There was no significant difference in the abduction impingement angle between 0° (61.8° ± 2.9°) and 10° angulation (55.9° ± 2.8°); however, the abduction impingement angle of 20° (49.3° ± 2.9°) significantly decreased from 0° and 30° angulation (44.2° ± 4.6°), and 30° angulation significantly differed from 0° and 10° (P < .01). On forward flexion, 10° (75.6° ± 2.7°), 20° (67.9° ± 3.2°), and 30° angulation (59.8° ± 4.0°) had a significantly decreased impingement-free angle than 0° (84.2° ± 4.3°; P < .01), and 30° angulation had a significantly decreased impingement-free angle than 10°. On analysis of glenohumeral abduction capability, 0° significantly differed (at 12.5, 15.0, 17.5, and 20.0N) from 20° and 30°. For forward flexion capability, 30° angulation showed a significantly smaller value than 0° (15N vs. 20N).

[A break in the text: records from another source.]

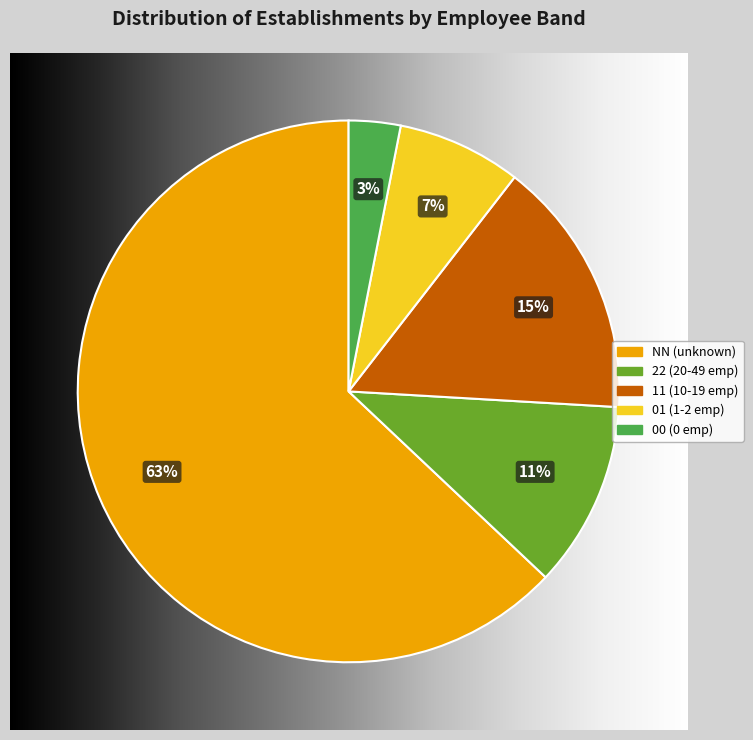

How many segments does this pie chart have?

5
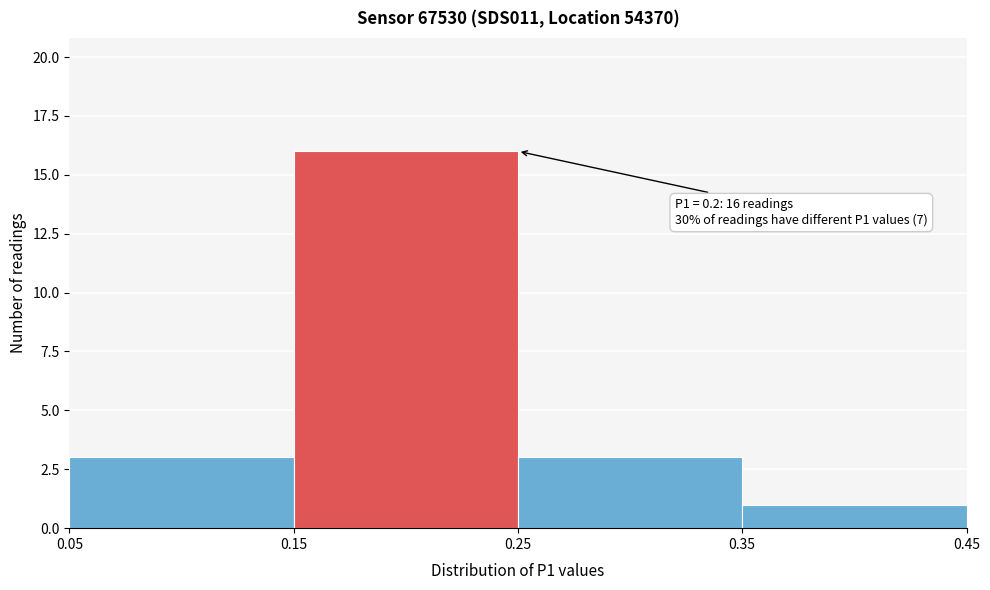

Which range on the x-axis has the tallest bar?

0.15 to 0.25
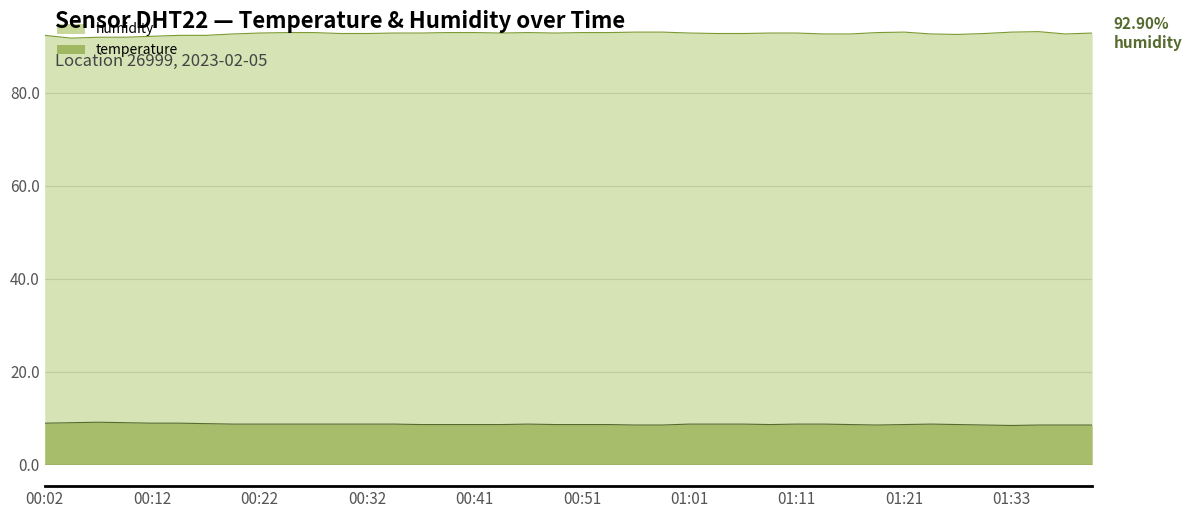

Is it true that temperature equals 8.8 at 00:17?

True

As acromial fracture angulation increased, the middle and posterior deltoid muscles of 10°, 20°, and 30° became shorter than those of 0°; however, no significant change was found in the anterior deltoid length.

CONCLUSIONS

In acromial fractures at the plane of glenoid surface, 10° inferior angulation of the acromion did not interfere with abduction and abduction capability. However, 20° and 30° of inferior angulation caused prominent impingement in abduction and forward flexion and reduced abduction capability. In addition, there was a significant difference between 20° and 30°, suggesting that not only the location of the acromion fracture after RSA but also the degree of angulation are important factors for shoulder biomechanics.